James Kennaway - Tunes of Glory (1956)
100 Best Scottish Books of all Time
If James Kennaway were still alive he would be 76 and might well be considered the grand old man of Scottish fiction. Like Muriel Spark, though, he would probably live elsewhere: he disliked what he saw as the conformism and ‘inbred inferiority complex’ of the Scots. ‘I suppose if you’re going to stay in Scotland and never move out of this teeny little circle and never want criticism from anywhere, then fair enough,’ he once remarked. But that was back in 1957. What would he have made of the country now, with its revitalised culture, changed social and economic structure, and its Parliament?
He died in 1968, aged 40, of a heart attack while driving. He had completed seven novels (two published posthumously) and numerous film scripts. Kennaway, according to his biographer Trevor Royle, was ‘a classic candidate for a heart attack, somewhat overweight, a smoker with a high voltage lifestyle’. There was an edginess, a liking for risks and emotional if not physical danger, that comes through very clearly in his fiction.

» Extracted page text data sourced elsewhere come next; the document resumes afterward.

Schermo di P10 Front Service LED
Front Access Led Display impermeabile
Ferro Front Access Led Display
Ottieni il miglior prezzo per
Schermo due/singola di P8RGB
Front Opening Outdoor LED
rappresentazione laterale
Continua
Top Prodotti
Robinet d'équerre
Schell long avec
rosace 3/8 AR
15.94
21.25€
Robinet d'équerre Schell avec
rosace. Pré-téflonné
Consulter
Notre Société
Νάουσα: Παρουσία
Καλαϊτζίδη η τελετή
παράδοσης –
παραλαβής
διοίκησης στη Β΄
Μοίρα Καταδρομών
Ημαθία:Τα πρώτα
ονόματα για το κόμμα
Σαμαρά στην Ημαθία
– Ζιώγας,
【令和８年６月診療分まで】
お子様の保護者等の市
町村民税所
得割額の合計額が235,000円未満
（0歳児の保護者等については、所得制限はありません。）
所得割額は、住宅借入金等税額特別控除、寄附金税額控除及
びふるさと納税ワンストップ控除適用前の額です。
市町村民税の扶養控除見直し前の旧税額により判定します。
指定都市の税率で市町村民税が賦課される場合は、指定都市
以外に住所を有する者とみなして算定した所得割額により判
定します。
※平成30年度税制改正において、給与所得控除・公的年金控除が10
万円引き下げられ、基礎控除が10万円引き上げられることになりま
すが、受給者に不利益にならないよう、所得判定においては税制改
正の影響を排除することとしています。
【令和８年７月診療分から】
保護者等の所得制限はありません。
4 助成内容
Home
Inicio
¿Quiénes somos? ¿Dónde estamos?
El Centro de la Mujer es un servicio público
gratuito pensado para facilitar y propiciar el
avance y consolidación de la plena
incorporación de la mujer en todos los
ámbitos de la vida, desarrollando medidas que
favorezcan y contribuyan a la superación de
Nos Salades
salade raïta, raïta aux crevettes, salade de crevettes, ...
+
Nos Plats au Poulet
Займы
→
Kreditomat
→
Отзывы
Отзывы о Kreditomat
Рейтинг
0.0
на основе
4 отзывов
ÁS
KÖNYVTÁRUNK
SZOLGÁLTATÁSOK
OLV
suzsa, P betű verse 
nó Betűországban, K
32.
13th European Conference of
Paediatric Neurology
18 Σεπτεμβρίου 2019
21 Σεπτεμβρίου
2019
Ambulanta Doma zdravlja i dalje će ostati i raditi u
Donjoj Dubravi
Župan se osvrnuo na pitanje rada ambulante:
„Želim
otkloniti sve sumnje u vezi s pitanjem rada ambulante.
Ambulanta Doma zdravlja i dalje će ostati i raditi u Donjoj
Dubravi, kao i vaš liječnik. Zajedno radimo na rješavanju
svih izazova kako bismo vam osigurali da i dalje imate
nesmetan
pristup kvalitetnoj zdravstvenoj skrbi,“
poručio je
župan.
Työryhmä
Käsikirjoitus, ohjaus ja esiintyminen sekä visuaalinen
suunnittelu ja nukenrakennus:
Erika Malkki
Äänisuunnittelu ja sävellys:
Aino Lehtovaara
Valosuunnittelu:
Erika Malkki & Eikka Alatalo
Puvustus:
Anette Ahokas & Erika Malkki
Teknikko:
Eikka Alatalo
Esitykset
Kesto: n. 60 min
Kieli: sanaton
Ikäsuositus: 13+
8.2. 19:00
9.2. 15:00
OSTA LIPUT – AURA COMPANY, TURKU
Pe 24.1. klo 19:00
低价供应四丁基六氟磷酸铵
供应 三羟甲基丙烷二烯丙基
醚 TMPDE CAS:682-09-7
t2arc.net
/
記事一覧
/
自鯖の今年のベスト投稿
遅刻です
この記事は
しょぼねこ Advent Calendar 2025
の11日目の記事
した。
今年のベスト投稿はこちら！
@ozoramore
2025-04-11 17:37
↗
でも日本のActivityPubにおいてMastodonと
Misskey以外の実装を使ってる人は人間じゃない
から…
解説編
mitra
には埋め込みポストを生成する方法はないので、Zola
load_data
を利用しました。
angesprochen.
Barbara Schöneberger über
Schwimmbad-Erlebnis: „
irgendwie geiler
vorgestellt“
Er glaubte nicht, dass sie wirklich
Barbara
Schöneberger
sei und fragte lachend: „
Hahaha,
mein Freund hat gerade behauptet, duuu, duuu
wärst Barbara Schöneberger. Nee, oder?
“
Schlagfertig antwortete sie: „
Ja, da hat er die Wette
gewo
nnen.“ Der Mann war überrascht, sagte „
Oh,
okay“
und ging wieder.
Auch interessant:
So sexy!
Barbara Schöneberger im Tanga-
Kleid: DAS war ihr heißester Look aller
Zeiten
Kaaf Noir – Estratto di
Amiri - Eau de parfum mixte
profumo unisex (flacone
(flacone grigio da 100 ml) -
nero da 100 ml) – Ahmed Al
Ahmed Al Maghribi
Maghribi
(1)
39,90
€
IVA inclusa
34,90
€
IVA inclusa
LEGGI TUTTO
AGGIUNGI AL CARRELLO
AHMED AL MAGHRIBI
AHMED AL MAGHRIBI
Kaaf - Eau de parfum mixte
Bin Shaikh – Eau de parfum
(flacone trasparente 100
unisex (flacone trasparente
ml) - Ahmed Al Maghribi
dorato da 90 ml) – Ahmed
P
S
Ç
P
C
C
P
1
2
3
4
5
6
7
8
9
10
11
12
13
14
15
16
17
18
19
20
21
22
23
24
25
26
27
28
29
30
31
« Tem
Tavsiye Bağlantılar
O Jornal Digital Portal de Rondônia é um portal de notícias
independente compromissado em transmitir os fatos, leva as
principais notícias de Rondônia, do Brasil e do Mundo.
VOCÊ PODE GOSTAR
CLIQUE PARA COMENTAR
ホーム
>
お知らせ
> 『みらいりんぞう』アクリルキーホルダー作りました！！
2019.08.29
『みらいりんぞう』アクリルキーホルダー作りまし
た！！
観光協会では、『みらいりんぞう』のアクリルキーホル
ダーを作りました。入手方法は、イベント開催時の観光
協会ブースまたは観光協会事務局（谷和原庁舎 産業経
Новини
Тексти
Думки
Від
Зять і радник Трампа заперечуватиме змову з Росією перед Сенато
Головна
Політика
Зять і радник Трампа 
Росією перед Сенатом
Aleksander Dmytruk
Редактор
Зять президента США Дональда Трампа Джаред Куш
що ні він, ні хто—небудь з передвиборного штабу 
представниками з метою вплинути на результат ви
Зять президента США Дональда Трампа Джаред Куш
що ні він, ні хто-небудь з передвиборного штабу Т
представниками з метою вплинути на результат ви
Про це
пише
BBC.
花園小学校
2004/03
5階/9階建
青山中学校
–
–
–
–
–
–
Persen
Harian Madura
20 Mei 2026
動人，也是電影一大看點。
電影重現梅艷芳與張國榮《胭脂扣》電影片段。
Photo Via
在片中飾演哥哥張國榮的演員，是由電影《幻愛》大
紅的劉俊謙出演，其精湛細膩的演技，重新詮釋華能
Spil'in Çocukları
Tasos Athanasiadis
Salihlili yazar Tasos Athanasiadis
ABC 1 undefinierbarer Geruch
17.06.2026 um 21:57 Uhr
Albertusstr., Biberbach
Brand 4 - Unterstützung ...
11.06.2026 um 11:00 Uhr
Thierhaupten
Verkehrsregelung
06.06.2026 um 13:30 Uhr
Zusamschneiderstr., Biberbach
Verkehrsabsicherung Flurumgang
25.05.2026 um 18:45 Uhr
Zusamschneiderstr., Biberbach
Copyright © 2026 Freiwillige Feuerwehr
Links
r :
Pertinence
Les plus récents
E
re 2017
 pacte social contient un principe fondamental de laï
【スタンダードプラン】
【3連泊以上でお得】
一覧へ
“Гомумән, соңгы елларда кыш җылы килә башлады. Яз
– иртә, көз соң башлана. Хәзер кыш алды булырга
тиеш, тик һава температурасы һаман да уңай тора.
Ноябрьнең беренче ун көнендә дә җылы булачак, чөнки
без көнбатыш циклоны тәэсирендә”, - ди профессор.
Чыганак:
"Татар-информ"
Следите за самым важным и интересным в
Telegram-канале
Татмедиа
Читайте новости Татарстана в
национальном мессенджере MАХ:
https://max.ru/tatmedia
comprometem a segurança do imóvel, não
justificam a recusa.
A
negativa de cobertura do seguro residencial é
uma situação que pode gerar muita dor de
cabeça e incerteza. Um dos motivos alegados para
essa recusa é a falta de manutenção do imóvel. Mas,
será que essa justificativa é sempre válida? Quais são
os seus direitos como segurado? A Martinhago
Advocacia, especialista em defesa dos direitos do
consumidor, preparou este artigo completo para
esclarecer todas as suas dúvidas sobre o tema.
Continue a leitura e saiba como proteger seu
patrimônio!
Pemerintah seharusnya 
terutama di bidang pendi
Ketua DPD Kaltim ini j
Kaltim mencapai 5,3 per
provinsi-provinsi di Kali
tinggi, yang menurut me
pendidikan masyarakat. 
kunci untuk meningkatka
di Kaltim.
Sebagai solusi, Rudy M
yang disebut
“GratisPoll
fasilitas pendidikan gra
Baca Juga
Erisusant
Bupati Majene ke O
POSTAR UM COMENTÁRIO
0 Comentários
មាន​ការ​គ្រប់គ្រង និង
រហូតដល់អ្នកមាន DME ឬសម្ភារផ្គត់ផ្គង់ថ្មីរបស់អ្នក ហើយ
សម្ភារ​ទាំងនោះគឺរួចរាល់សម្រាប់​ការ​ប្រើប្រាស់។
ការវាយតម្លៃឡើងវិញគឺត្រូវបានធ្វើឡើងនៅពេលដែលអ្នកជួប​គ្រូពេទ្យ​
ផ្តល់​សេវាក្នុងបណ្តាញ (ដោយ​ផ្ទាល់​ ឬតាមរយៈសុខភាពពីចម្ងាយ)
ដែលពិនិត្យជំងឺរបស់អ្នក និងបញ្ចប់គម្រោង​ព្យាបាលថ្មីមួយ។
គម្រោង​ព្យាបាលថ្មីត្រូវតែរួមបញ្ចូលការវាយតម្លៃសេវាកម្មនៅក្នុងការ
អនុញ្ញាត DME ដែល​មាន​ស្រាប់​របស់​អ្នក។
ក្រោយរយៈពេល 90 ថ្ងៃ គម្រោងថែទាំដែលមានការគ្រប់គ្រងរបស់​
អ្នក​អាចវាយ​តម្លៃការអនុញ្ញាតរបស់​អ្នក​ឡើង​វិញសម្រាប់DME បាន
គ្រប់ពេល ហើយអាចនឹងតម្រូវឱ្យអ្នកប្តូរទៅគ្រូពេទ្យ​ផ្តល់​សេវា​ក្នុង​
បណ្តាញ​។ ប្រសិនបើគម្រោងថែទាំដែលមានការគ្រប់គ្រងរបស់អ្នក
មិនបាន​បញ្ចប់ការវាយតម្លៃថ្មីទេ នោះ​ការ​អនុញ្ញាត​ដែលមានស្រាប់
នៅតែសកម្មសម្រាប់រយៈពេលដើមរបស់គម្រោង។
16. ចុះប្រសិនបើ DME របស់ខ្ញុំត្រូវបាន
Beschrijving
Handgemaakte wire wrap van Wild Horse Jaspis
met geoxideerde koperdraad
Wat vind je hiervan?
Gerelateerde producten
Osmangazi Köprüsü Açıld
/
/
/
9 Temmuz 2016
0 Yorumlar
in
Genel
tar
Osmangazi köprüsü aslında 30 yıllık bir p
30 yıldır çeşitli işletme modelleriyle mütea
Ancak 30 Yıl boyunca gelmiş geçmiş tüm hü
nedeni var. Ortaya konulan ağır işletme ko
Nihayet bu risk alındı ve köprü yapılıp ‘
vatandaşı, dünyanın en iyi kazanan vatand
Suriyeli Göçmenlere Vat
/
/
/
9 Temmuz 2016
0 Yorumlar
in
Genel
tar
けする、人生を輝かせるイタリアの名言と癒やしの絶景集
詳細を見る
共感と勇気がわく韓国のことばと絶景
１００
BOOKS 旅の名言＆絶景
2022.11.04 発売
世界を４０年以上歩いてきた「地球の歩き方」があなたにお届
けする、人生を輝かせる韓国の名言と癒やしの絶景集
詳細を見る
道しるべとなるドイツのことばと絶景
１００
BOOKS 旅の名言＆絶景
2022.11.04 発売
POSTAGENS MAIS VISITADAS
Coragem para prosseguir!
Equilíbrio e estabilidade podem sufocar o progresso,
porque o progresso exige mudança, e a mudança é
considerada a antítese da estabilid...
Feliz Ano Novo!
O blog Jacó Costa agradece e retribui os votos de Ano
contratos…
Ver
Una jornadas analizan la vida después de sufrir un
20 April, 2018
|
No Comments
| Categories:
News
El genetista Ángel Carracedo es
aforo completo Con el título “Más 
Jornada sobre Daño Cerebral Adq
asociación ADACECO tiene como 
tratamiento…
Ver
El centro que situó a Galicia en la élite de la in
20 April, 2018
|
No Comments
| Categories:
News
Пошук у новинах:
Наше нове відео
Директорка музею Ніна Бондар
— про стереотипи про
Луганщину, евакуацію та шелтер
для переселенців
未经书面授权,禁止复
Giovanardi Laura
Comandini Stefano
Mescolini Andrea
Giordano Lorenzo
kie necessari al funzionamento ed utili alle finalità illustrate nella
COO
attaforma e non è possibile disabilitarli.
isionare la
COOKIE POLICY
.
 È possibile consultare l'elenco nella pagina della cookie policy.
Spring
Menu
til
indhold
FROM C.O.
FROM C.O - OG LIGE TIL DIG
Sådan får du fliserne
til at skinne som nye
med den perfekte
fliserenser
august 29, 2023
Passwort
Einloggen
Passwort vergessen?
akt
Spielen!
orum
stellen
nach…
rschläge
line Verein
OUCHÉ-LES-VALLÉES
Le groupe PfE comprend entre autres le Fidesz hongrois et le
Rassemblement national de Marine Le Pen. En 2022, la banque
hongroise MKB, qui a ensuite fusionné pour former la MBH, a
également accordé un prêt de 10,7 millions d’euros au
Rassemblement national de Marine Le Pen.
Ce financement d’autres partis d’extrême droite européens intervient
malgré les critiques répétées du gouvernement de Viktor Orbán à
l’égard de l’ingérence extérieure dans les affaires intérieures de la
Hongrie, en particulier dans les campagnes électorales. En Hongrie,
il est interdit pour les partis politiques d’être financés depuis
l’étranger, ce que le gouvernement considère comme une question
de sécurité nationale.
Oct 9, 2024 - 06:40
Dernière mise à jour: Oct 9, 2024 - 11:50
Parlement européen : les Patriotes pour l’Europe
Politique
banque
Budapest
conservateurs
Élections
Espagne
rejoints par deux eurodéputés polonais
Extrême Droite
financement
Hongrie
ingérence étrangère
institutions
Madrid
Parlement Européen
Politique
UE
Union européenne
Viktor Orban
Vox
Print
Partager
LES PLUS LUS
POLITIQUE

Tunes of Glory, his first novel, grew from his National Service experience in a Highland regiment. The plot centres on the antagonism between Colonel Jock Sinclair, a hard-headed, hard-drinking Scot who has fought his way up from the ranks, and Colonel Basil Barrow, a cold, humourless Old Etonian to whom Sinclair, whose wartime ferocity has turned into peacetime boorishness, seems both offensive and frightening. Barrow arrives to take command of a regimental barracks in a Scottish county town in the middle of winter. He tries to impose his own rules on the mess, is forced into a confrontation with Sinclair, and when things get out of hand cannot take the pressure and commits suicide.
The bare bones of this plot give no indication of the deceptively simple accuracy of Kennaway’s prose, nor of his brilliant depiction of characters and indeed an entire society – the male military world enclosed by the high wall of the barracks – in just a few sentences. Kennaway went on to write stylistically and thematically bolder books, like Some Gorgeous Accident and his last work, the short but wonderful Silence, a love/hate story set in a racially divided, riot-torn American city. But Tunes of Glory remains his best-known work, partly because it was made into a superb film starring Alec Guinness and John Mills but also, perhaps, because it is his most Scottish novel. It’s an irony, considering his attitude to Scotland, that might have both amused and irritated him.
Further reading: Some Gorgeous Accident (1967) deals frankly with infidelity, inspired by Kennaway’s wife’s affair with John Le Carré; The Cost of Living Like This (1969) also focuses on a triangular love affair.